--- DATA Enclosed Below ---

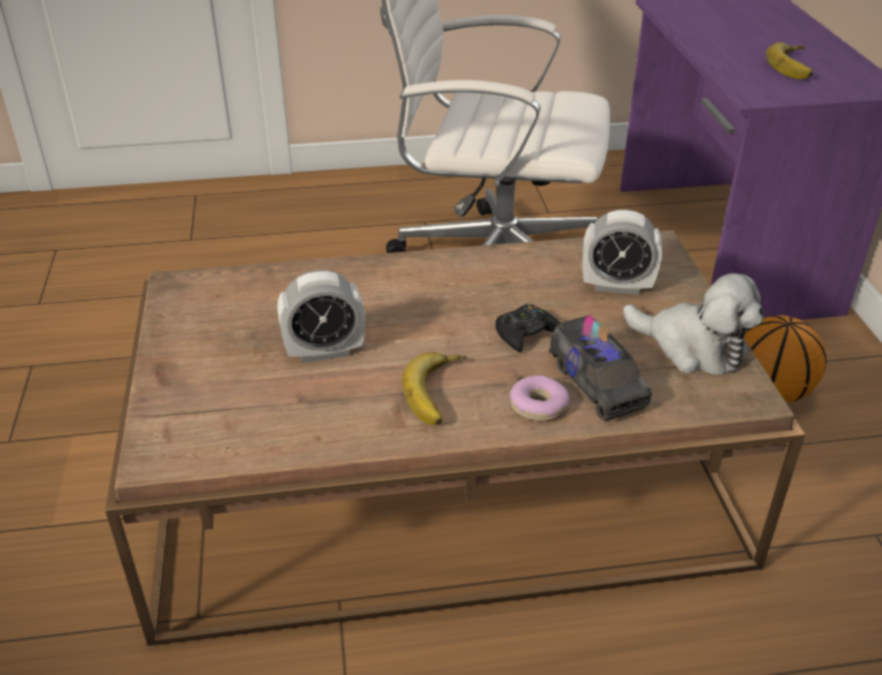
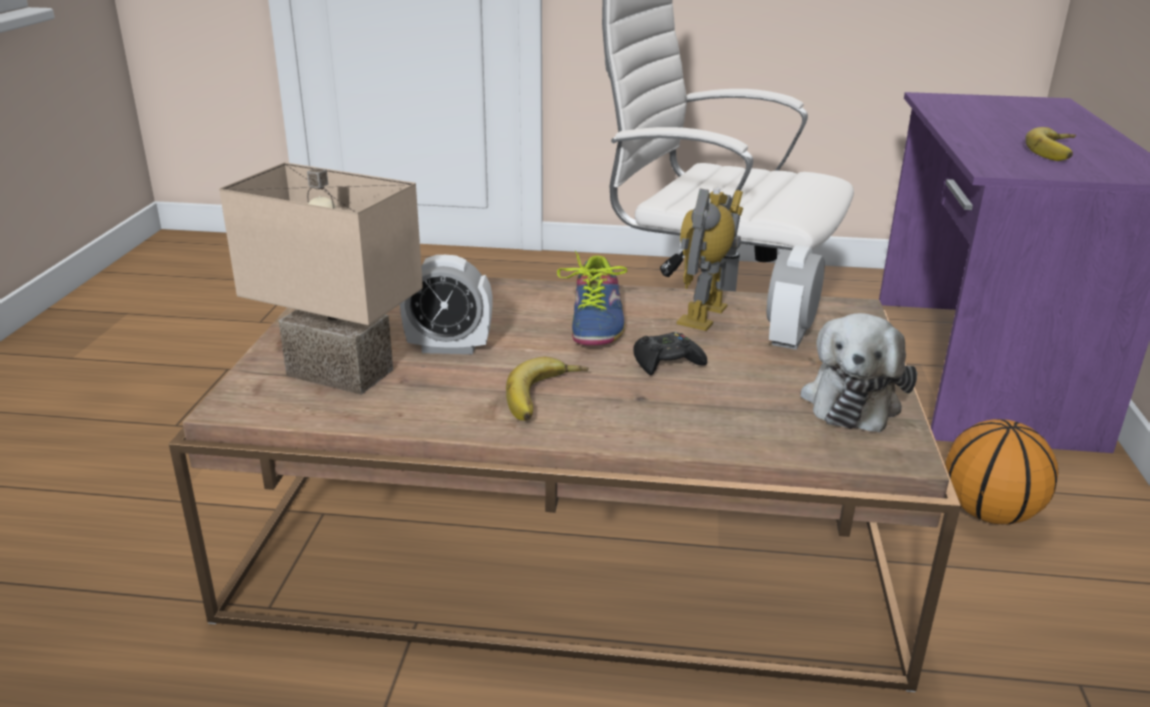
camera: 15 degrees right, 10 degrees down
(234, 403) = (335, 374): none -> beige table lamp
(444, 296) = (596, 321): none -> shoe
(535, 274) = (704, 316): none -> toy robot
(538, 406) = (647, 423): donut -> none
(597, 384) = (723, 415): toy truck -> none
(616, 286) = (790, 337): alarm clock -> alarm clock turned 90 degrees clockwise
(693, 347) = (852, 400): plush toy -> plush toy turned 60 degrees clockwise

--- End of Enclosed DATA ---
--- DATA Enclosed Below ---

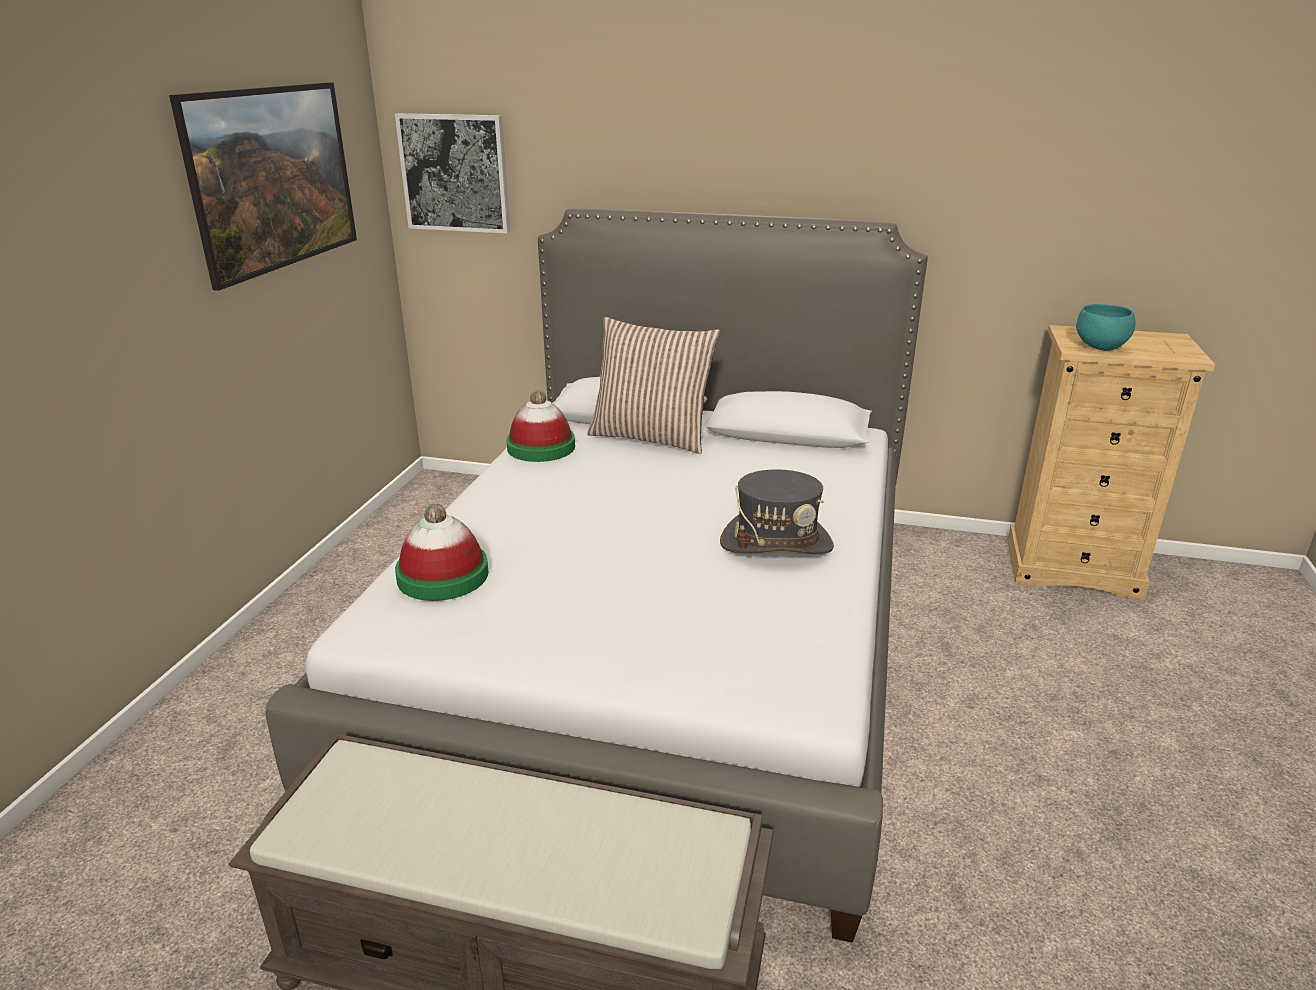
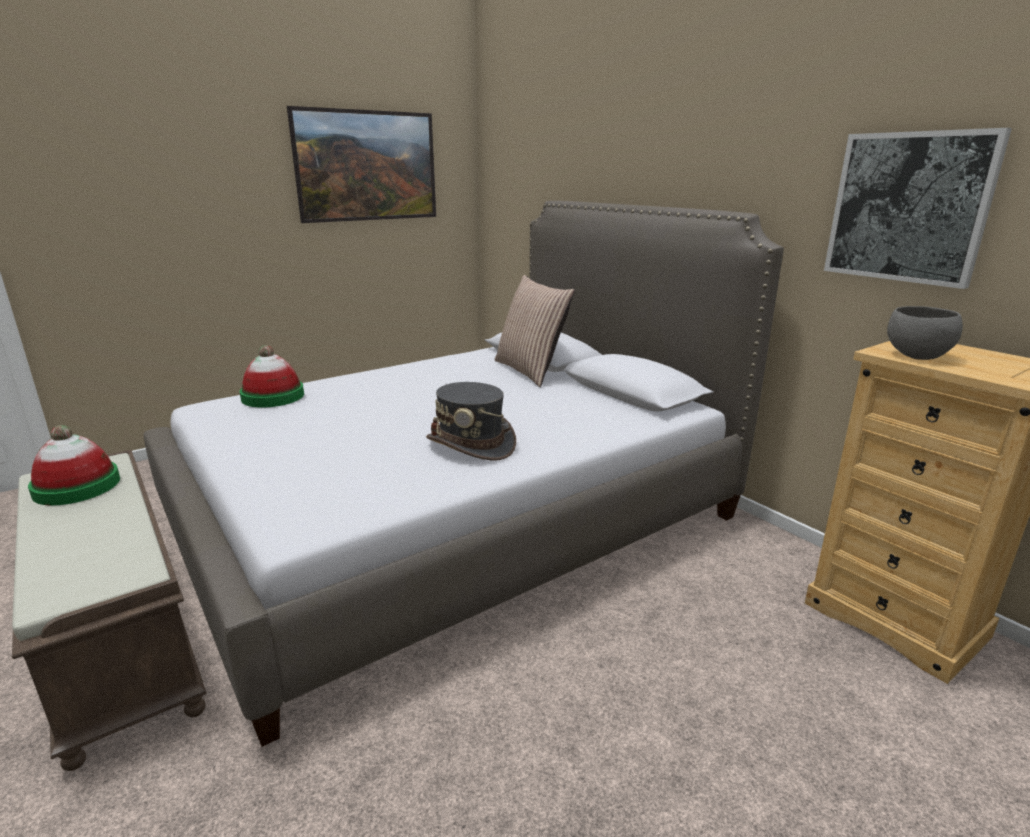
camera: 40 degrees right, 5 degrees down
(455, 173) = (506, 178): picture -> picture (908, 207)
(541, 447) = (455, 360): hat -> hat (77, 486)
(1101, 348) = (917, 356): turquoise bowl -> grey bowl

--- End of Enclosed DATA ---

Look back at the entries above and repeat, unchanged, every line from the line holding "(444, 296) = (596, 321): none -> shoe" through the line holding "(693, 347) = (852, 400): plush".

WRITTEN ANSWER:
(444, 296) = (596, 321): none -> shoe
(535, 274) = (704, 316): none -> toy robot
(538, 406) = (647, 423): donut -> none
(597, 384) = (723, 415): toy truck -> none
(616, 286) = (790, 337): alarm clock -> alarm clock turned 90 degrees clockwise
(693, 347) = (852, 400): plush toy -> plush toy turned 60 degrees clockwise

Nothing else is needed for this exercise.